We introduce Confusion-Inducing Attacks (CIA), a principled method that maximizes model uncertainty to induce memorized text emission during divergence, providing a systematic way to evaluate memorization risks in aligned and unaligned LLMs.

Authors

Myeongseob Ko

Nikhil Reddy Billa

Adam Nguyen

Charles Fleming

Ming Jin

Ruoxi Jia

Published

August 20, 2025

Abstract

The memorization of training data in large language models (LLMs) poses significant privacy and copyright concerns. Existing data extraction methods, particularly heuristic-based divergence attacks, often exhibit limited success and offer limited insight into the fundamental drivers of memorization leakage.

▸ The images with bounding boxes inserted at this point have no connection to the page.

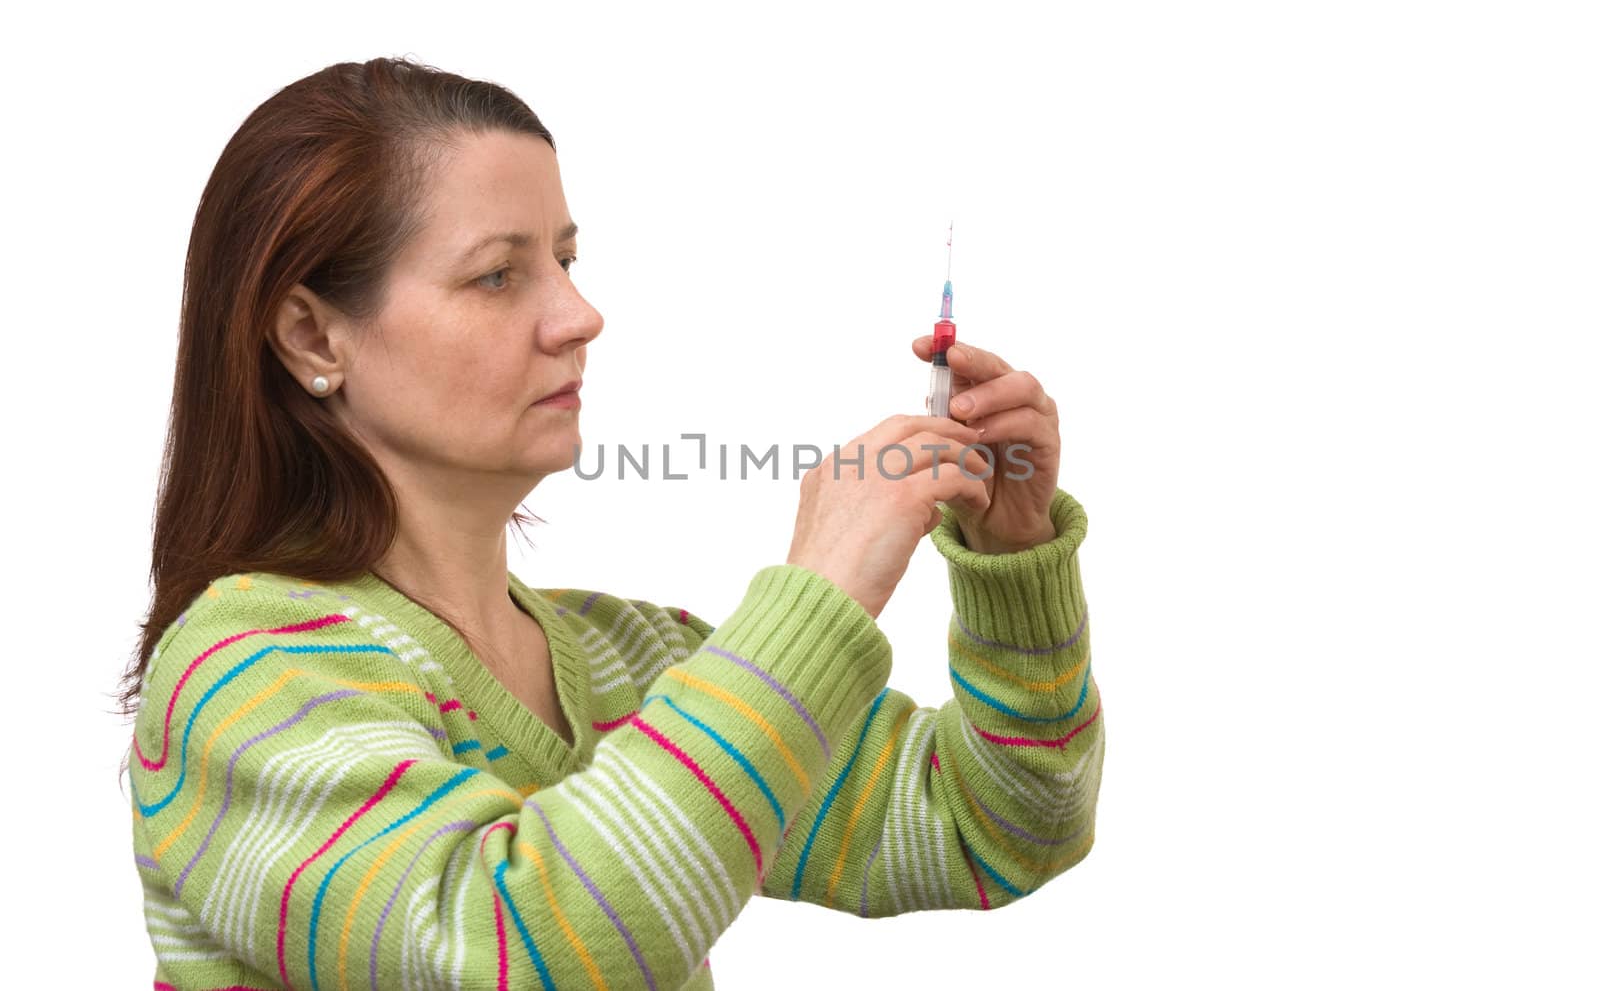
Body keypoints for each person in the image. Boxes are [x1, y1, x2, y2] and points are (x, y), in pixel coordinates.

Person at [118, 56, 1105, 991]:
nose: (580, 314)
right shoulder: (242, 677)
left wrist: (1011, 563)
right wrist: (819, 592)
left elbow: (1001, 824)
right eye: (498, 274)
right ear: (311, 334)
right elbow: (528, 946)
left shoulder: (638, 662)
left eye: (565, 258)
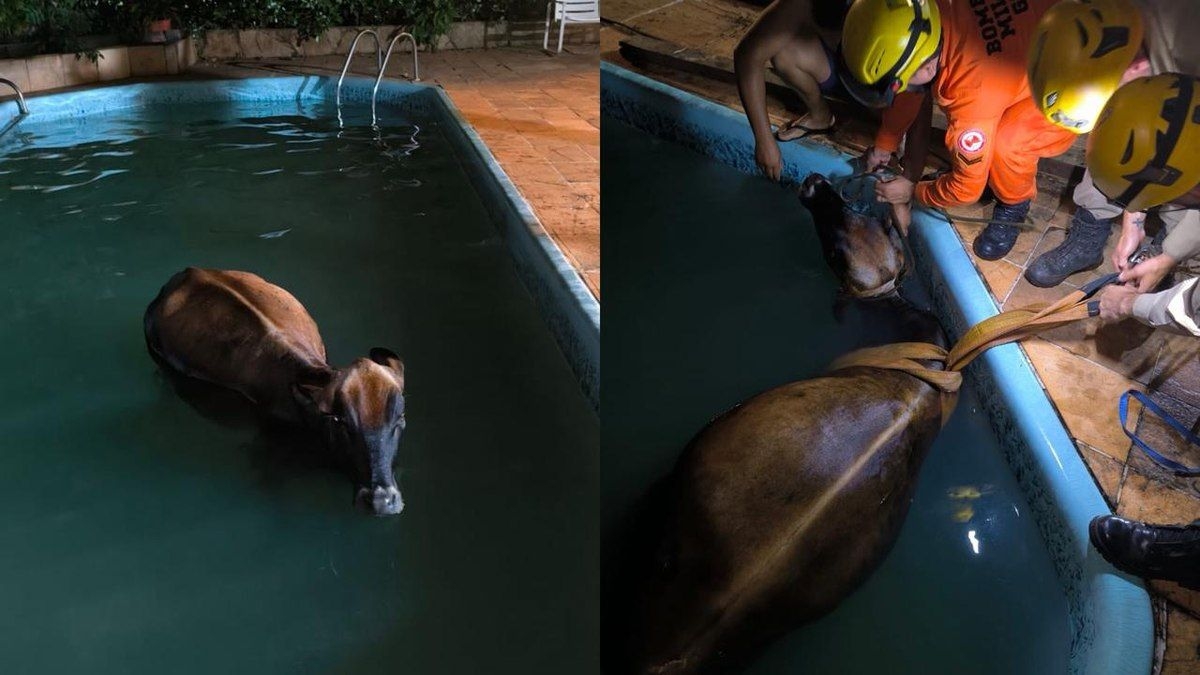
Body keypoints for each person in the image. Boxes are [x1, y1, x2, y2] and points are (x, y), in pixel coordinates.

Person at [838, 0, 1077, 259]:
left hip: (1071, 80)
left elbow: (966, 189)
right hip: (1050, 27)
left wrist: (914, 191)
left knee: (1007, 144)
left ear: (928, 68)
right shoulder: (925, 17)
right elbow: (910, 84)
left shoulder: (971, 98)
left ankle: (1015, 202)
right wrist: (885, 144)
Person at [1023, 0, 1200, 288]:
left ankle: (1160, 253)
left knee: (1183, 184)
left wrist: (1172, 254)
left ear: (1138, 64)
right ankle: (1087, 240)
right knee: (1111, 153)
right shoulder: (1115, 21)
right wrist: (1135, 217)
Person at [734, 0, 849, 181]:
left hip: (883, 84)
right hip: (838, 69)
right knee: (782, 52)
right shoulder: (798, 4)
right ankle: (820, 116)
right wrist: (764, 141)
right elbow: (748, 55)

This paper introduces Confusion-Inducing Attacks (CIA), a principled framework for extracting memorized data by systematically maximizing model uncertainty. We empirically demonstrate that the emission of memorized text during divergence is preceded by a sustained spike in token-level prediction entropy. CIA leverages this insight by optimizing input snippets to deliberately induce this consecutive high-entropy state. For aligned LLMs, we further propose Mismatched Supervised Fine-tuning (SFT) to simultaneously weaken their alignment and induce targeted confusion, thereby increasing susceptibility to our attacks. Experiments on various unaligned and aligned LLMs demonstrate that our proposed attacks outperform existing baselines in extracting verbatim and near-verbatim training data without requiring prior knowledge of the training data. Our findings highlight persistent memorization risks across various LLMs and offer a more systematic method for assessing these vulnerabilities.